È finalmente iniziato a Fort Meade, in Maryland, il processo militare a Bradley Manning, il soldato americano di 25 anni accusato di essere la «talpa» che tra il novembre 2009 e il maggio 2010 ha fornito a Wikileaks centinaia di migliaia di email e documenti «top secret» sulle guerre in Iraq e Afghanistan e del Dipartimento di Stato poi diffusi dal sito di Assange.

Manning è in carcere preventivo, durissimo, dal maggio del 2010. Per lui l’accusa più grave tra le 21 pronunciate in aula è quella di «intelligenza» con il nemico.

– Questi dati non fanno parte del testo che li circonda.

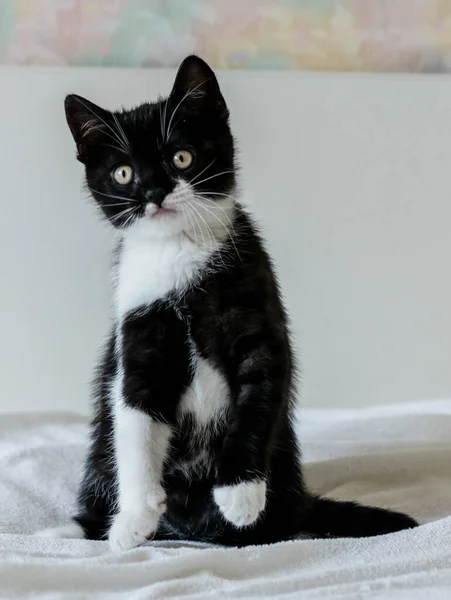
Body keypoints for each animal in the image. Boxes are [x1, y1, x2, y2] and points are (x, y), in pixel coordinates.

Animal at [41, 54, 416, 552]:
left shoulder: (259, 323)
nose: (155, 193)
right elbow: (136, 421)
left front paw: (240, 494)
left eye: (181, 157)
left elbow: (258, 400)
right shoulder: (137, 336)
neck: (178, 252)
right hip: (99, 455)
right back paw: (84, 529)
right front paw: (134, 518)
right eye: (123, 173)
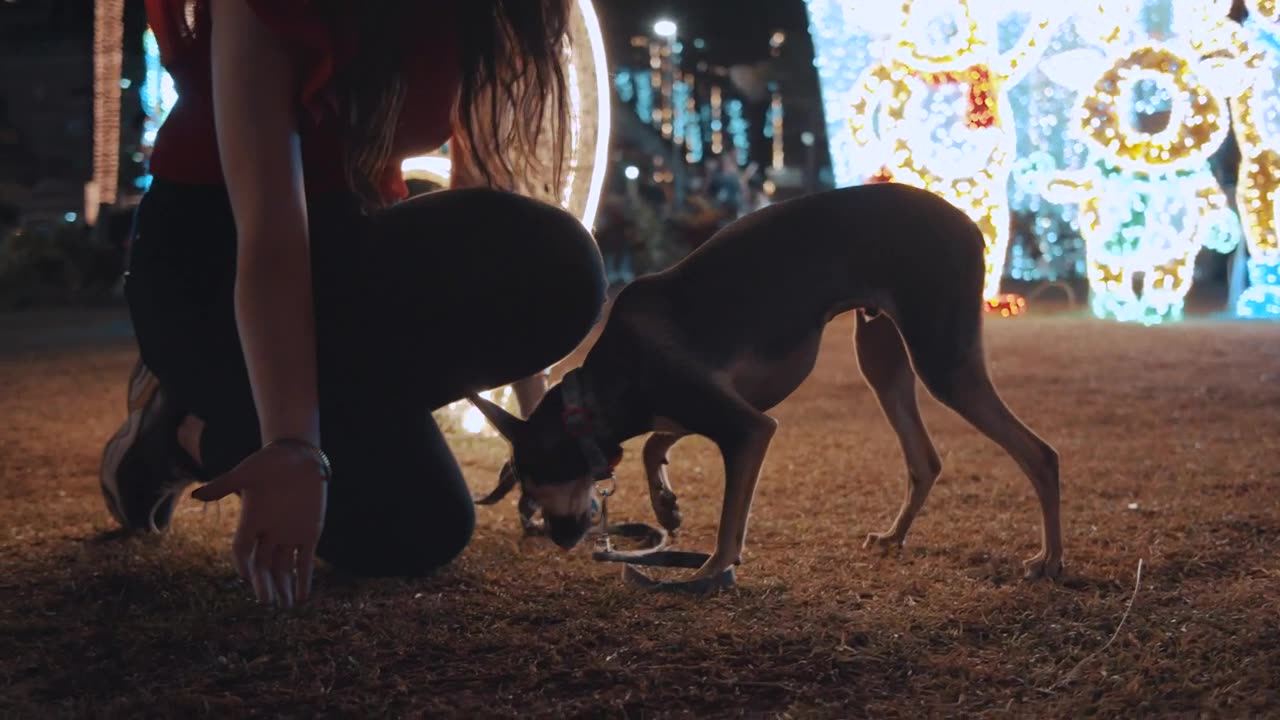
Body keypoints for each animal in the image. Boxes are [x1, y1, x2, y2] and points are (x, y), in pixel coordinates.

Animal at [476, 180, 1064, 584]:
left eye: (539, 482)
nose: (560, 539)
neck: (598, 391)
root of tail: (967, 221)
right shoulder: (720, 406)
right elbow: (656, 443)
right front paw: (666, 504)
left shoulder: (749, 427)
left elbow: (727, 522)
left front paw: (712, 571)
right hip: (881, 357)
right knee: (925, 459)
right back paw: (895, 536)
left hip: (942, 361)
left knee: (1040, 454)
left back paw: (1050, 560)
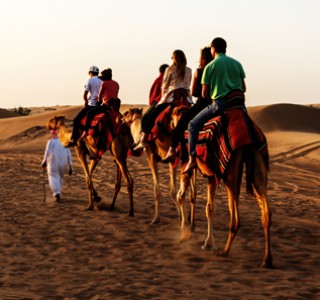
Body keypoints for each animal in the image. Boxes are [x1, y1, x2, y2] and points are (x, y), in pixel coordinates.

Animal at [172, 106, 272, 268]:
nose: (172, 124)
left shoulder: (187, 165)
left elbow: (181, 196)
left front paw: (185, 234)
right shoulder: (212, 176)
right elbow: (209, 207)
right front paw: (208, 242)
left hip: (230, 173)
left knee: (236, 219)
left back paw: (224, 252)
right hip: (257, 162)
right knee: (266, 213)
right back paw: (267, 260)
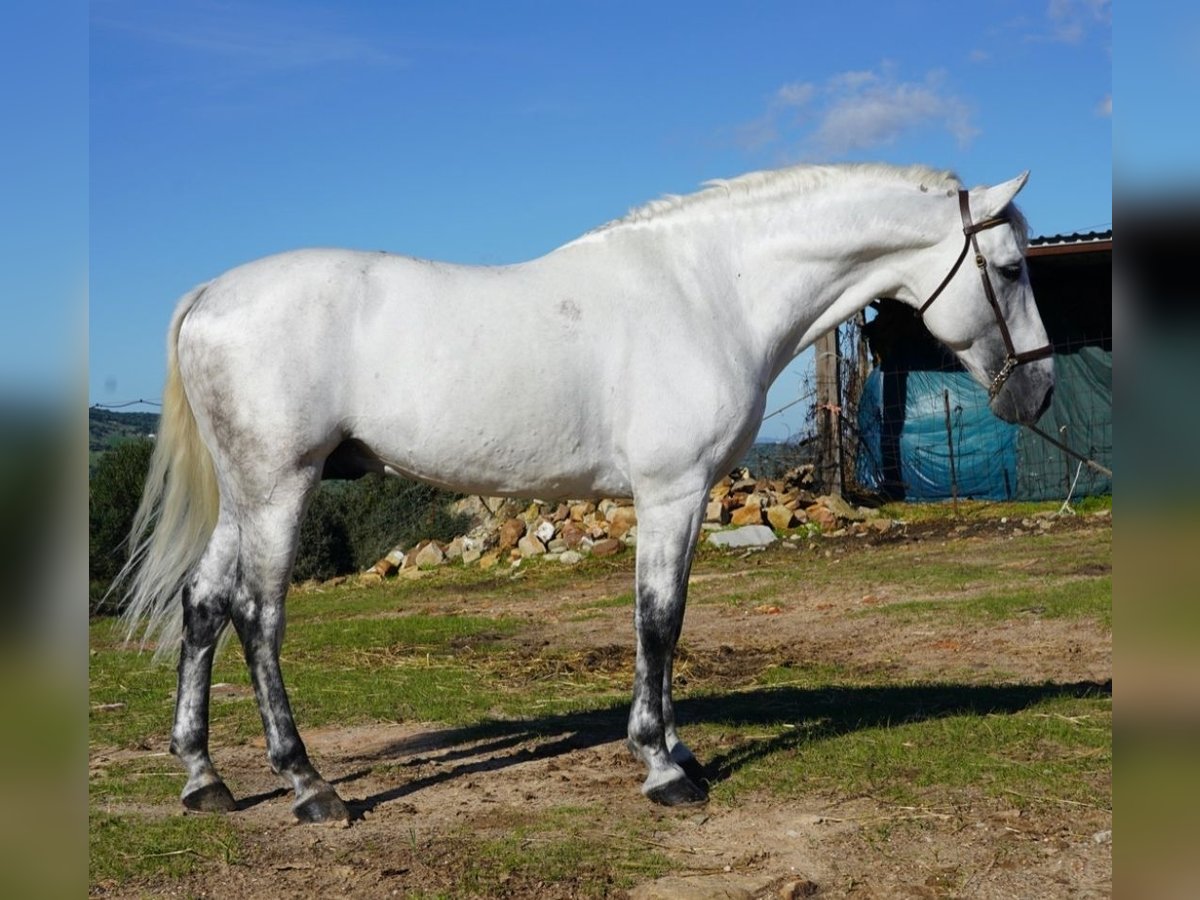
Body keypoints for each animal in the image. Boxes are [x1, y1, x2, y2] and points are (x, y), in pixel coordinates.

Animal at [112, 162, 1051, 825]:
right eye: (1008, 269)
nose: (1038, 394)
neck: (709, 292)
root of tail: (212, 294)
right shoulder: (671, 493)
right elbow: (659, 620)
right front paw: (664, 770)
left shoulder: (679, 499)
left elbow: (668, 624)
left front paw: (677, 747)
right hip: (280, 485)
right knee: (258, 616)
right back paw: (308, 786)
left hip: (247, 492)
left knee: (203, 604)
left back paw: (205, 778)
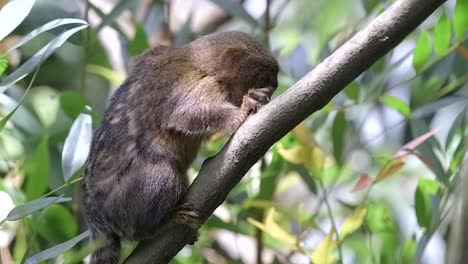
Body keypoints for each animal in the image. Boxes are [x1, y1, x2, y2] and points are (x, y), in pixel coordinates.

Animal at [80, 30, 278, 262]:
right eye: (267, 79)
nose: (274, 89)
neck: (200, 63)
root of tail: (95, 217)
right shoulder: (201, 84)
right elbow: (185, 114)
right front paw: (243, 110)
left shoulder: (152, 55)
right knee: (162, 174)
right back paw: (164, 223)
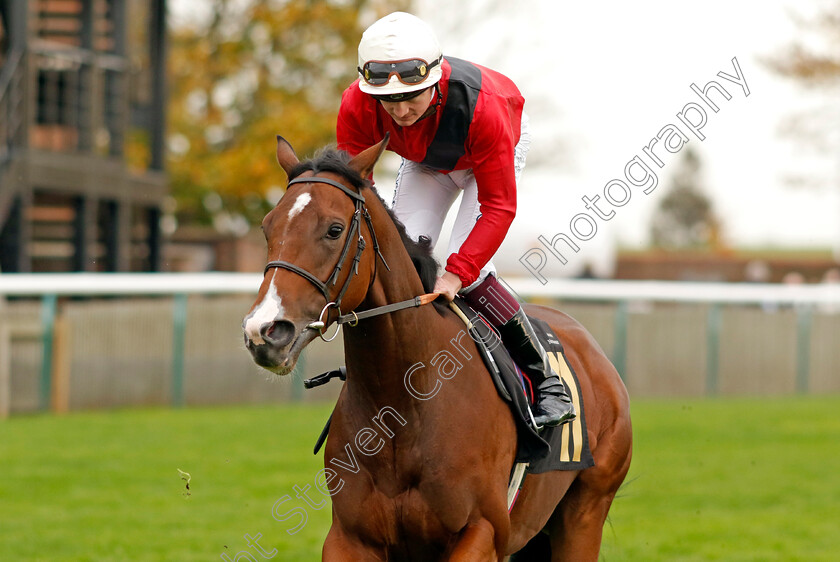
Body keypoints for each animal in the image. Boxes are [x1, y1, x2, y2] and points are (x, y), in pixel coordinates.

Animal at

Un reato rarissimo per il quale è prevista la pena di morte. Anche se il governo ha detto che non chiederà la pena capitale, il soldato (che si è già dichiarato colpevole di alcuni reati minori) rischia da 20 anni all’ergastolo. La procura militare ha detto che dimostrerà come i materiali di Wikileaks siano stati usati da Al Qaeda e reperiti anche nel covo di Bin Landen ad Abottabad (potrebbe testimoniare, in un’udienza secretata, anche uno dei navy seal del raid oltre ad ambasciatori e membri dell’intelligenze).
Il processo solleva però numerosi interrogativi giuridici e politici. Secondo Laurence Tribe, professore di Obama ad Harvard intervistato dal «Guardian», accusare di intelligenza con il nemico un uomo che ha diffuso informazioni su Internet «rompe dei tabù pericolosissimi» per il governo e la libertà di stampa. In teoria, la stessa accusa potrebbe riguardare qualsiasi articolo di giornale sulla sicurezza nazionale. L’amministrazione Obama, inoltre, è già sulla graticola per il giro di vite senza precedenti contro le «talpe». Perfino i telefoni dell’Associated Press e di Fox News sono stati intercettati illegittimamente (almeno stando a quanto emerso finora) dal Dipartimento di Giustizia per alcuni servizi sulla Cia.

Fuori dal tribunale un migliaio di sostenitori del soldato ha manifestato per la sua liberazione.